> _QUOTED PASSAGE_
(begin)
For x = [], the inferred type is [?T0] where ?T0 is free. Generalization produces the type scheme forall T0. [T0] -- for any type T0, x is a list of T0.

Instantiation happens when a variable is used. The type checker replaces each quantified variable with a fresh type variable:

rustpub fn instantiate(&mut self, scheme: &TypeScheme) -> FlinType {
    if scheme.is_mono() {
        return scheme.inner().clone();
    }

    let mut substitution = HashMap::new();
    for var in &scheme.vars {
        substitution.insert(*var, FlinType::TypeVar(self.fresh_var()));
    }

    self.apply_scheme_substitution(&scheme.ty, &substitution)
}

When the type checker encounters y = x, it looks up x's type scheme (forall T0. [T0]), instantiates it with a fresh variable ([?T5]), and assigns that to y. When it encounters z = x, it instantiates again with a different fresh variable ([?T6]). Now y and z can independently be constrained to different list element types.

The TypeScheme Struct

The TypeScheme struct bridges the gap between monomorphic types (a single concrete type) and polymorphic types (a type with quantified variables):

rustpub struct TypeScheme {
    pub vars: Vec<TypeVar>,  // Bound (quantified) variables
    pub ty: FlinType,        // The underlying type expression
}

impl TypeScheme {
    pub fn mono(ty: FlinType) -> Self {
        TypeScheme { vars: Vec::new(), ty }
    }

    pub fn poly(vars: Vec<TypeVar>, ty: FlinType) -> Self {
        TypeScheme { vars, ty }
    }

    pub fn is_mono(&self) -> bool {
        self.vars.is_empty()
(end)
> _EXTRACTED DATA_
(begin)
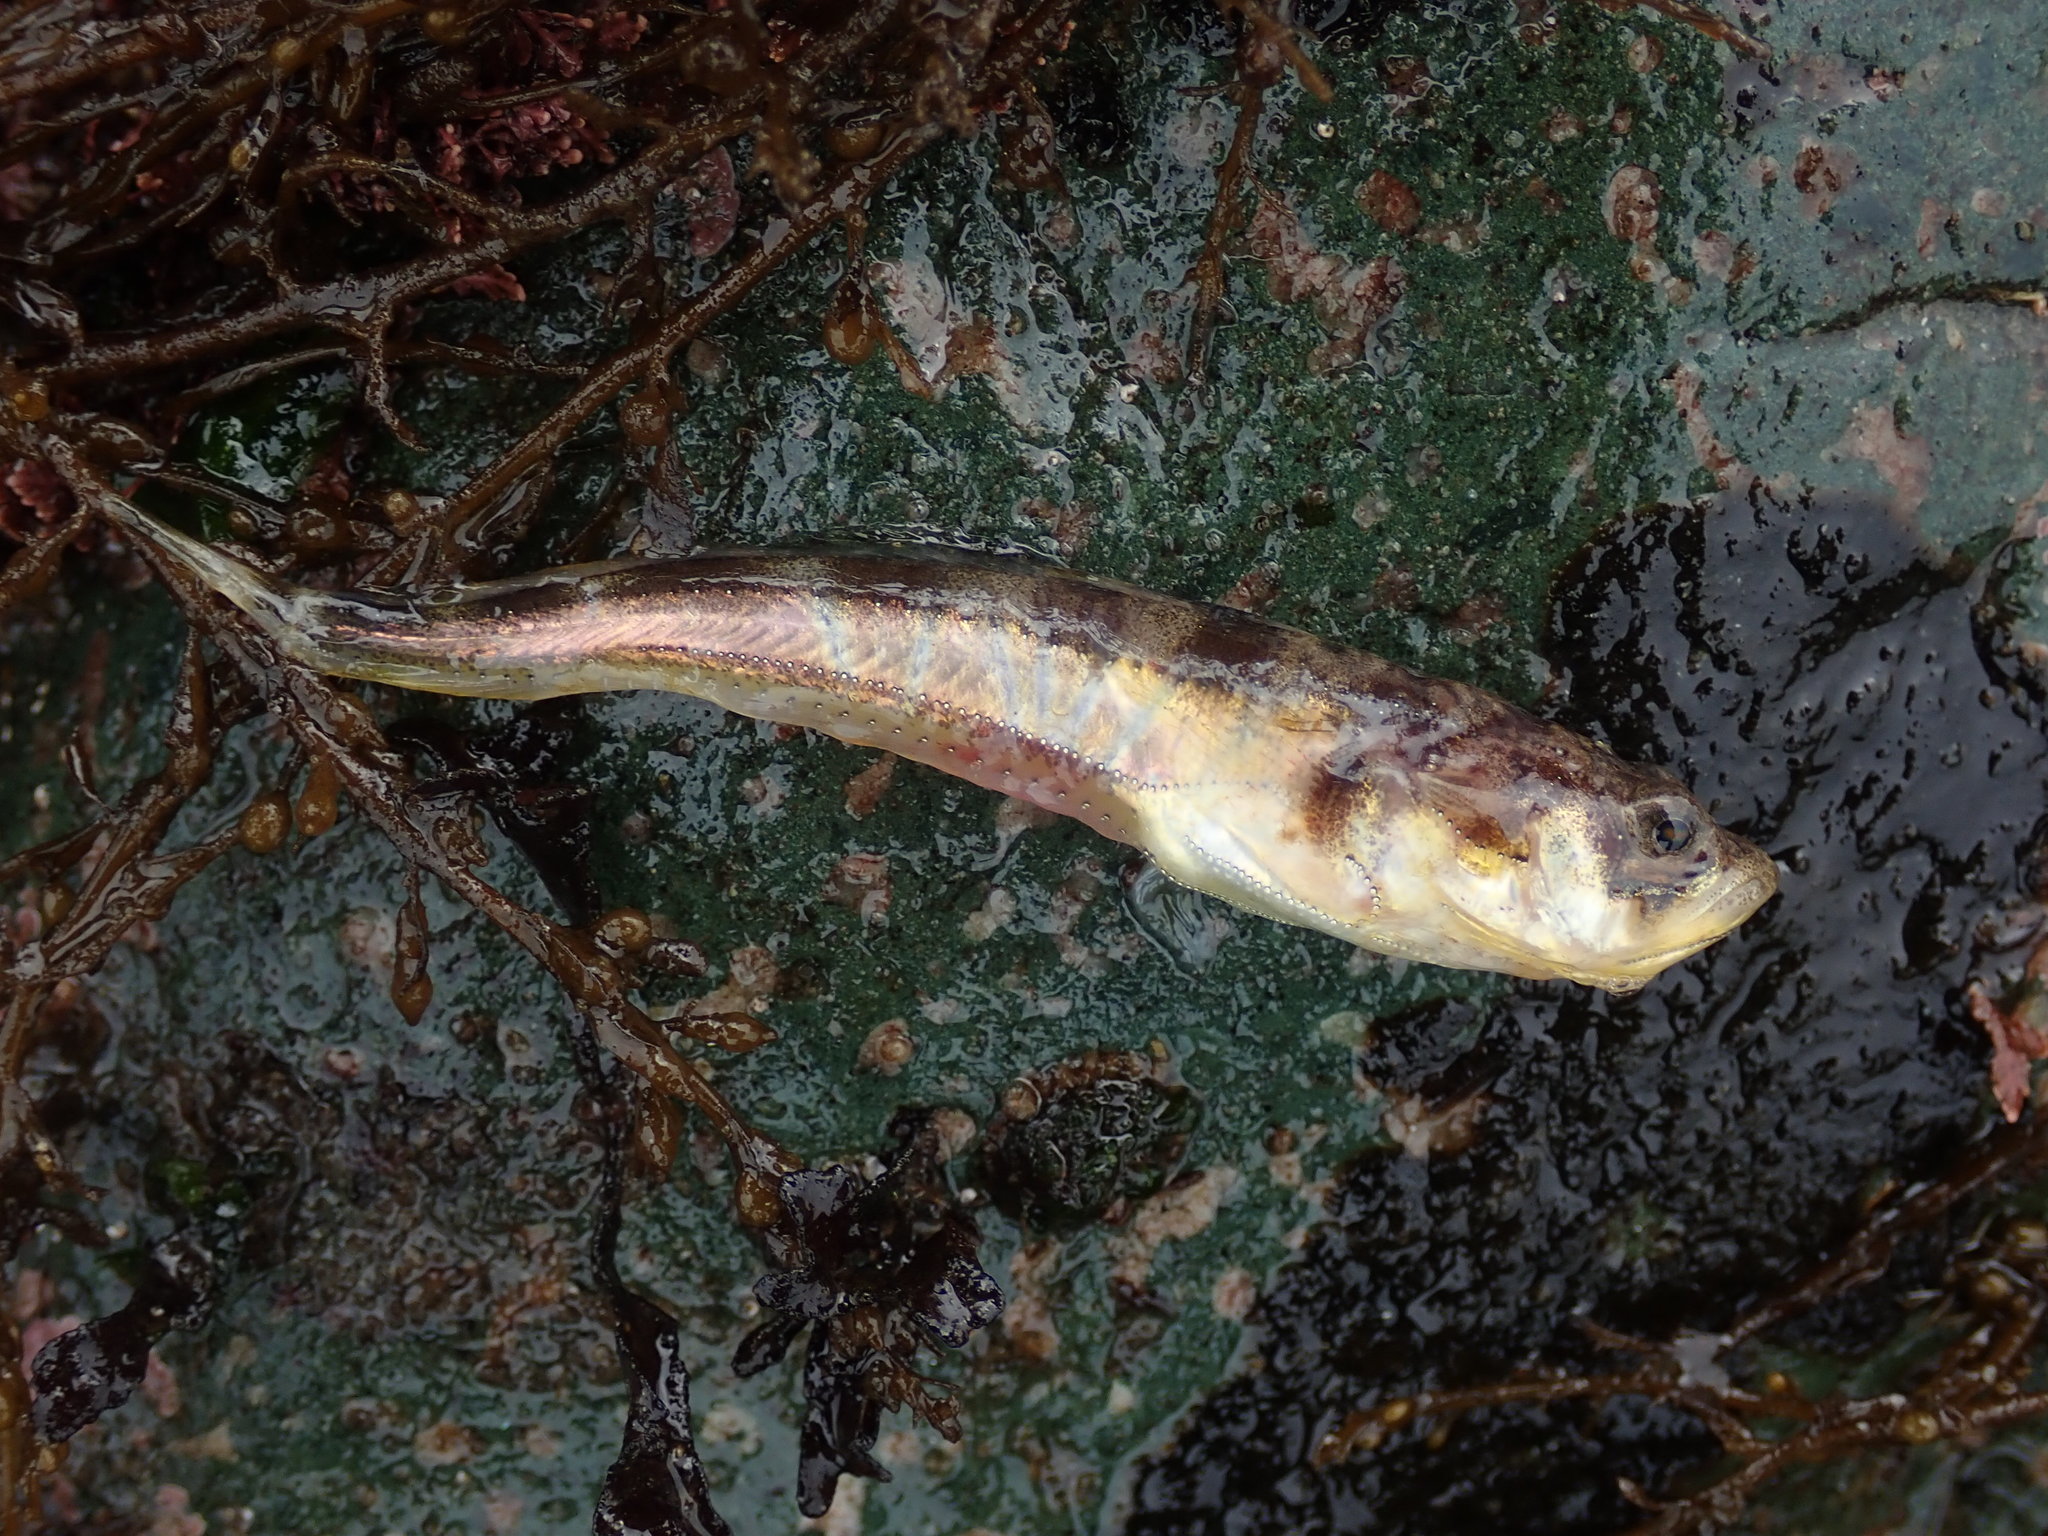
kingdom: Animalia
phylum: Chordata
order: Batrachoidiformes
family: Batrachoididae
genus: Porichthys
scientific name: Porichthys notatus
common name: Plainfin midshipman
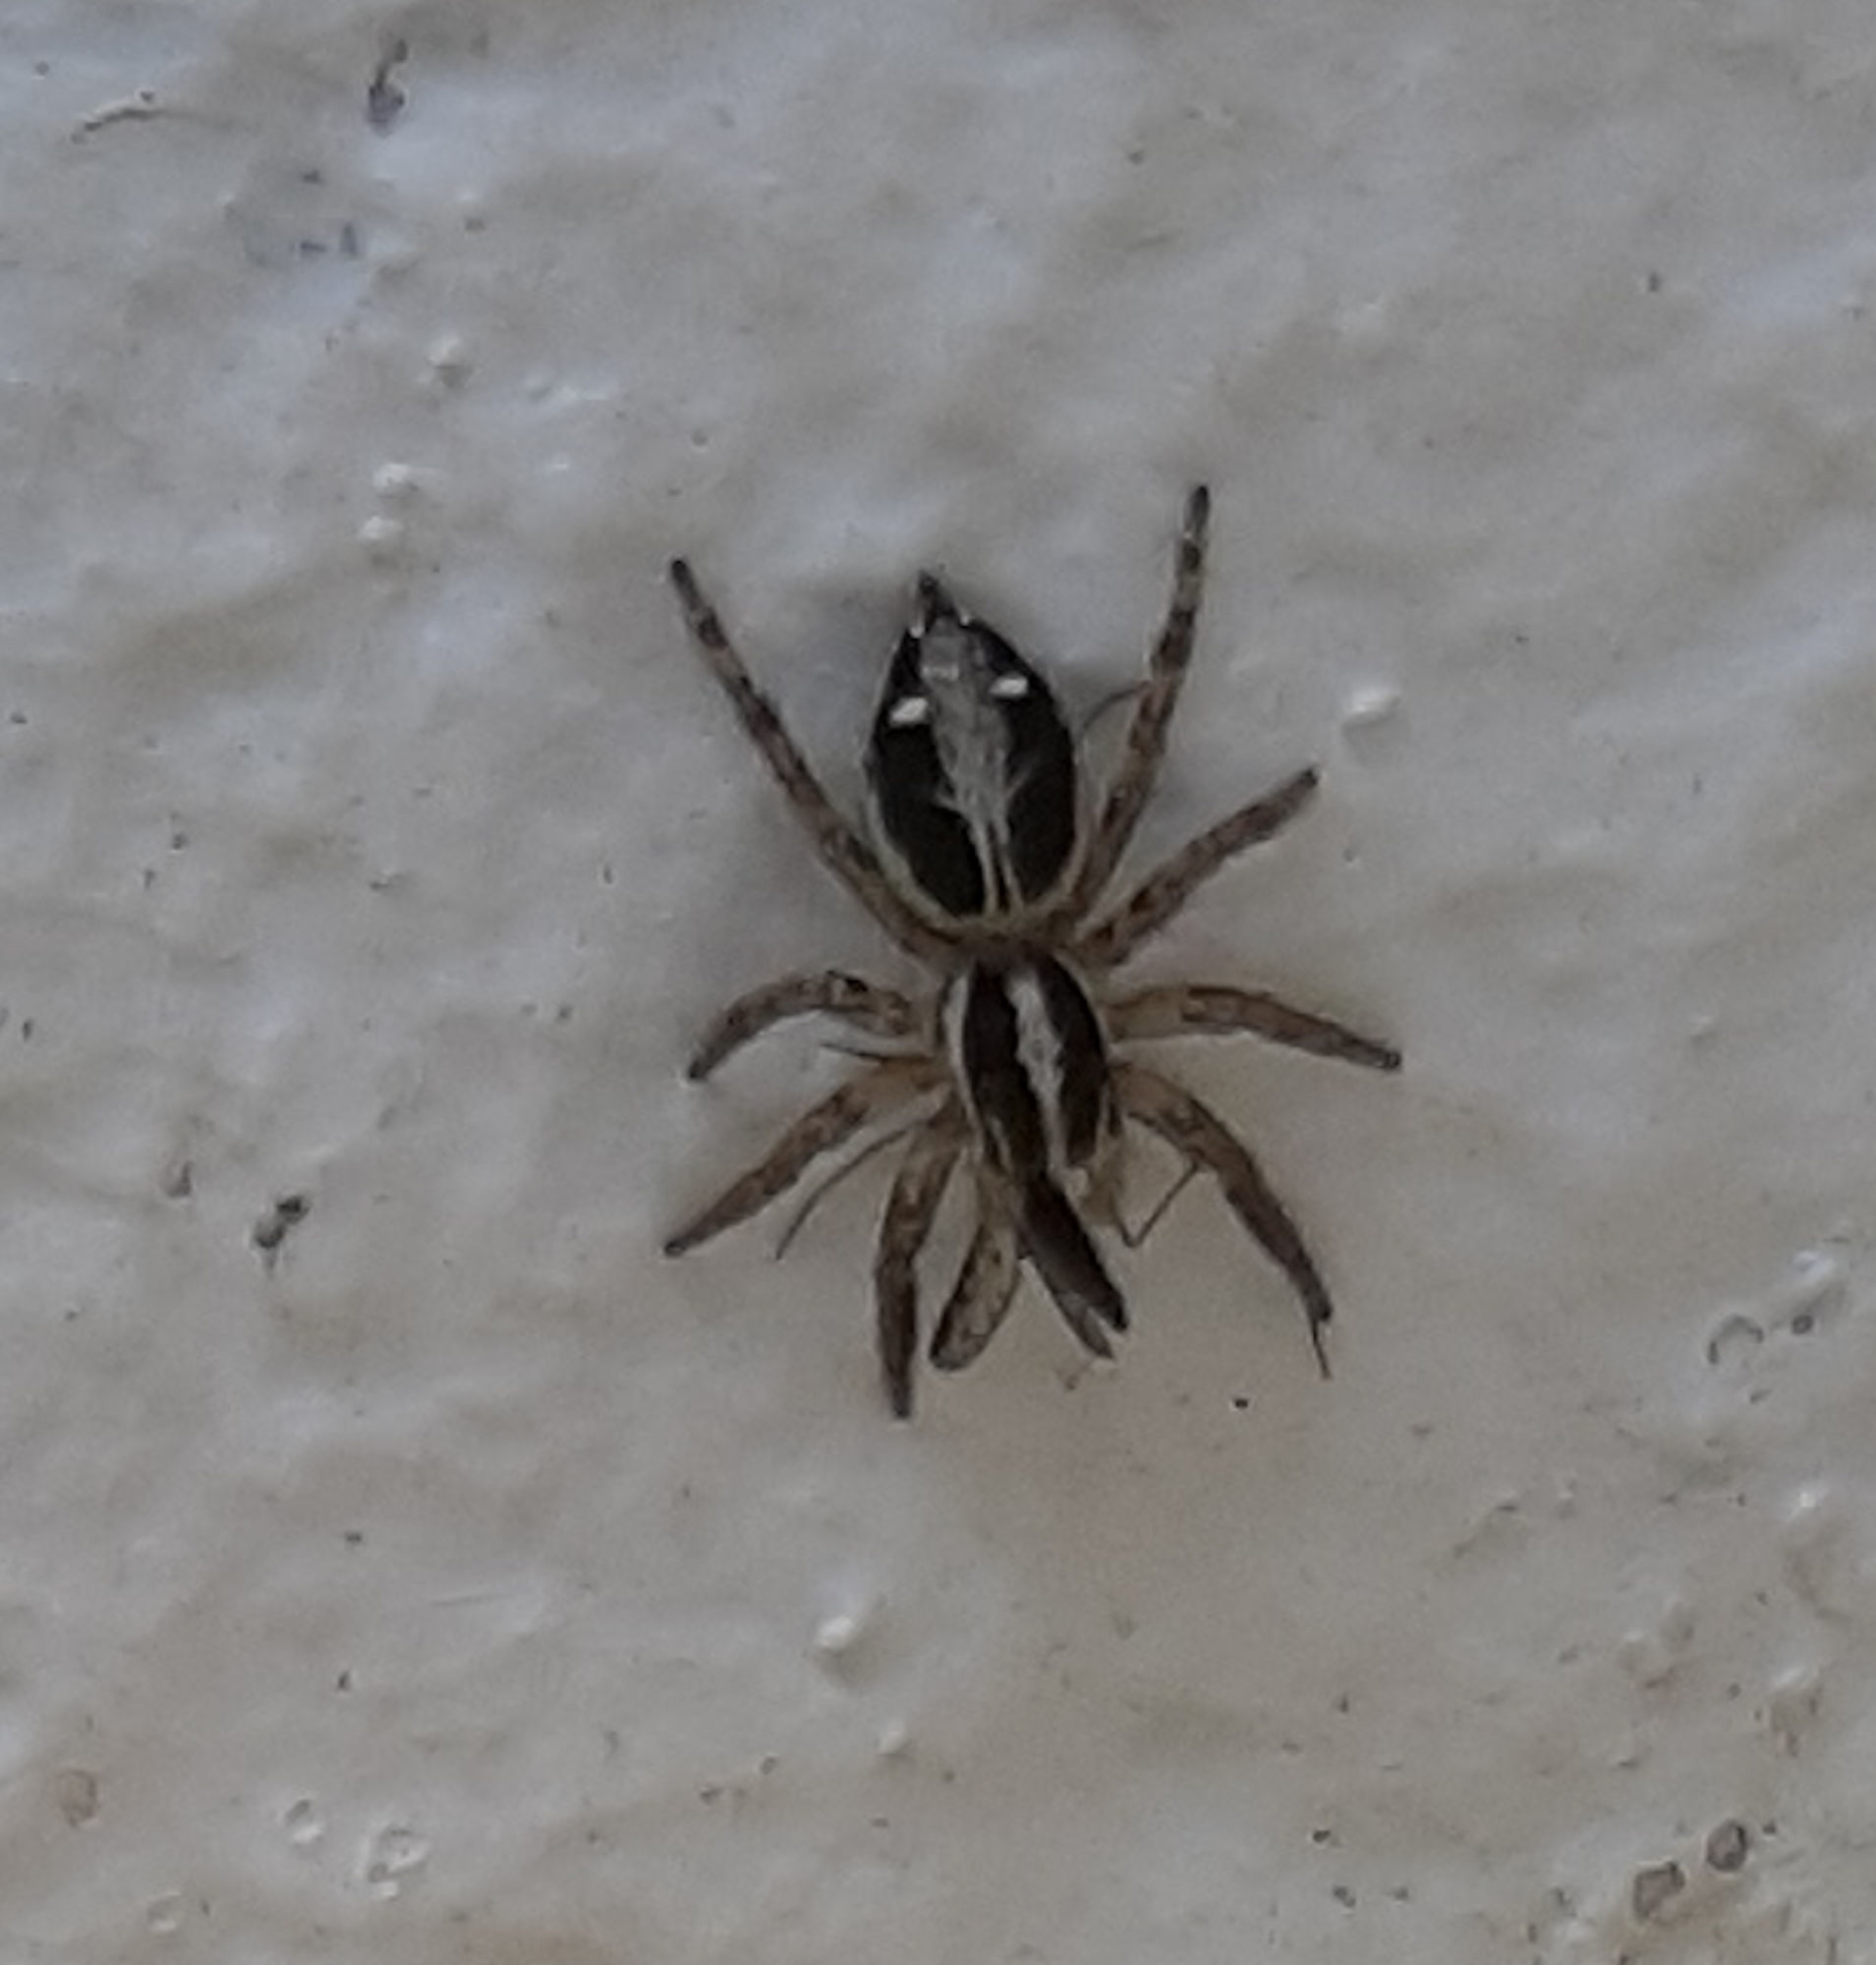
(end)
> _EXERCISE_
Rewrite everything from "When the type" down to "list element types." in the type-scheme passage, putting "separately" wherever "independently" appears. The data shown after the text was taken from a separate source.

> _TASK OUTPUT_
When the type checker encounters y = x, it looks up x's type scheme (forall T0. [T0]), instantiates it with a fresh variable ([?T5]), and assigns that to y. When it encounters z = x, it instantiates again with a different fresh variable ([?T6]). Now y and z can separately be constrained to different list element types.